HumanSignal / label-studio

Label Studio is a multi-type data labeling and annotation tool with standardized output format
https://labelstud.io
Apache License 2.0
19.56k stars 2.42k forks source link

Per-instance subset of label options for varying label requirements #3846

Open e-tornike opened 1 year ago

e-tornike commented 1 year ago

Is your feature request related to a problem? Please describe. Extreme multi-label classification tasks require annotators to choose from a large set of possible labels. This set of labels may vary from instance to instance in the data.
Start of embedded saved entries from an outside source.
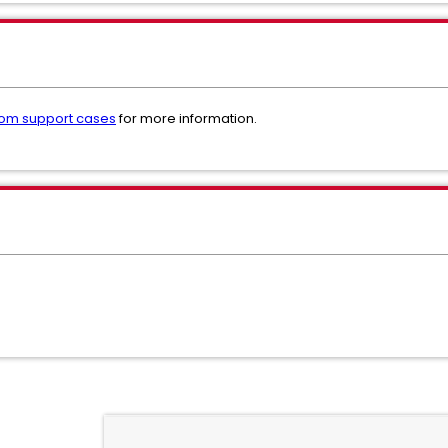
om support cases
for more information.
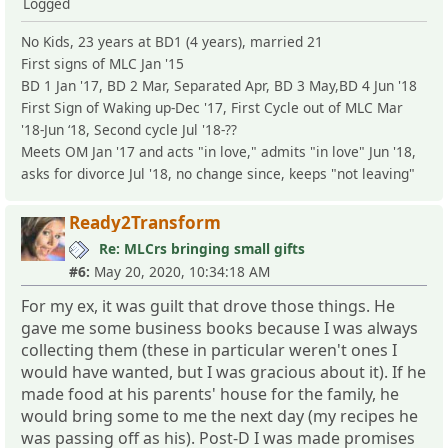
Logged
No Kids, 23 years at BD1 (4 years), married 21
First signs of MLC Jan '15
BD 1 Jan '17, BD 2 Mar, Separated Apr, BD 3 May,BD 4 Jun '18
First Sign of Waking up-Dec '17, First Cycle out of MLC Mar
'18-Jun ‘18, Second cycle Jul '18-??
Meets OM Jan '17 and acts "in love," admits "in love" Jun '18,
asks for divorce Jul '18, no change since, keeps "not leaving"
Ready2Transform
Re: MLCrs bringing small gifts
#6:
May 20, 2020, 10:34:18 AM
For my ex, it was guilt that drove those things. He
gave me some business books because I was always
collecting them (these in particular weren't ones I
would have wanted, but I was gracious about it). If he
made food at his parents' house for the family, he
would bring some to me the next day (my recipes he
was passing off as his). Post-D I was made promises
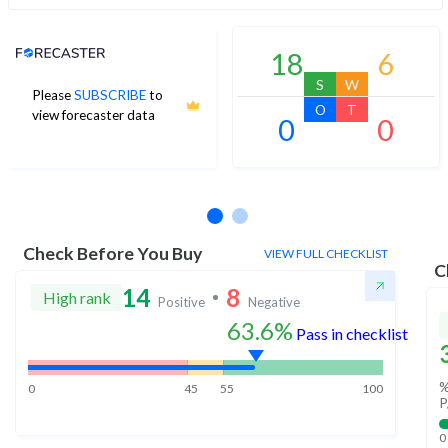
Analyst Price Target
18
6
S
W
Please
SUBSCRIBE
to
O
T
view forecaster data
0
0
No estimates available
Check Before You Buy
VIEW FULL CHECKLIST
C
14
8
High rank
Positive
Negative
63.6%
Pass in checklist
%
0
45
55
100
P
0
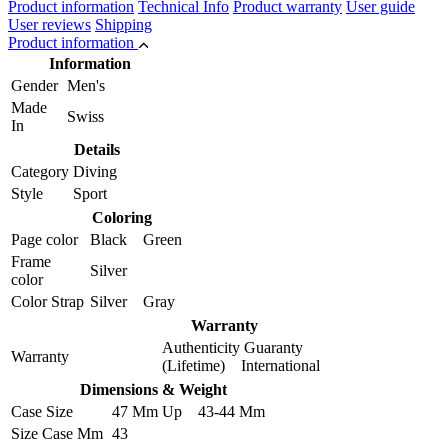
Product information
Technical Info
Product warranty
User guide
User reviews
Shipping
Product information
Information
Gender
Men's
Made
Swiss
In
Details
Category
Diving
Style
Sport
Coloring
Page color
Black Green
Frame
Silver
color
Color Strap
Silver Gray
Warranty
Authenticity Guaranty
Warranty
(Lifetime) International
Dimensions & Weight
Case Size
47 Mm Up 43-44 Mm
Size Case Mm
43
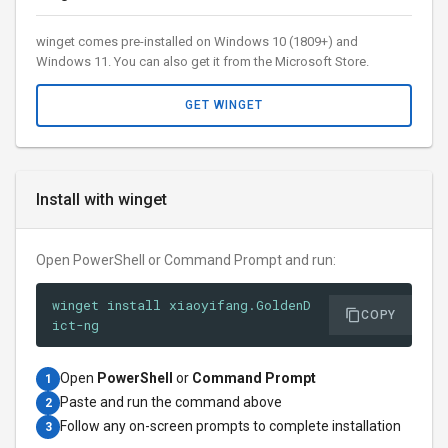
winget comes pre-installed on Windows 10 (1809+) and
Windows 11. You can also get it from the Microsoft Store.
GET WINGET
Install with winget
Open PowerShell or Command Prompt and run:
winget install xiaoyifang.GoldenD
COPY
ict-ng
Open
PowerShell
or
Command Prompt
1
Paste and run the command above
2
Follow any on-screen prompts to complete installation
3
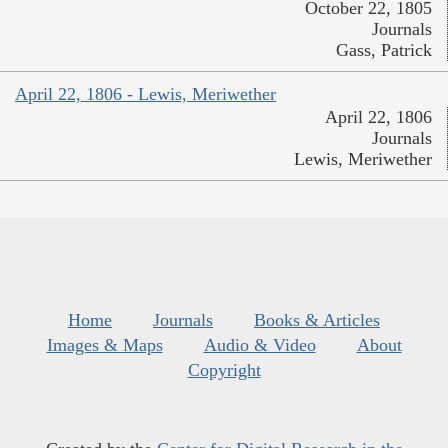
October 22, 1805
Journals
Gass, Patrick
April 22, 1806 - Lewis, Meriwether
April 22, 1806
Journals
Lewis, Meriwether
Home
Journals
Books & Articles
Images & Maps
Audio & Video
About
Copyright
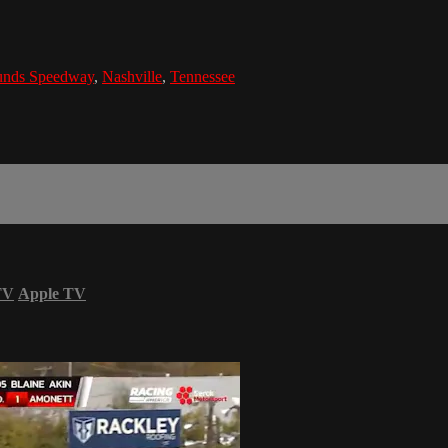
ounds Speedway
,
Nashville
,
Tennessee
TV
Apple TV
Currently, per-instance label assignments are not supported.

Describe the solution you'd like In the project configuration, you could upload a large set of labels. Each label l could be associated with a list of instance IDs D for which the label could be used during annotation. For L labels, the best case is D associations, while the worst case is D x L associations.

Describe alternatives you've considered Associate each data instance d with a list of label IDs L. For D instances, the best case is L associations, while the worst case is D x L associations.

makseq commented 1 year ago

@e-tornike Could you please provide examples how it can look like? Maybe even screenshots.

e-tornike commented 1 year ago

It would be nice, if a single data instance could be mapped to multiple sets of labels. For example:

{
  "instance_1": [
    "label_set_1", 
    "label_set_2"
  ],
  "instance_2" [
    "label_set_1"
  ],
}

Each set of labels could be defined somewhere else. For example:

{
  "label_set_1": [
    "label_1",
    "label_2",
    ...
    "label_50"
  ],
  "label_set_2": [
    "label_1",
    "label_2",
    ...
    "label_100"
  ],
}

Then, when loading the labels to be used for annotating an instance, the labels could be aggregated.

makseq commented 1 year ago

What instances do you mean? Bboxes or spans in text? or spans in time-series? Have you tried to use Taxonomy tag with perRegion="true"?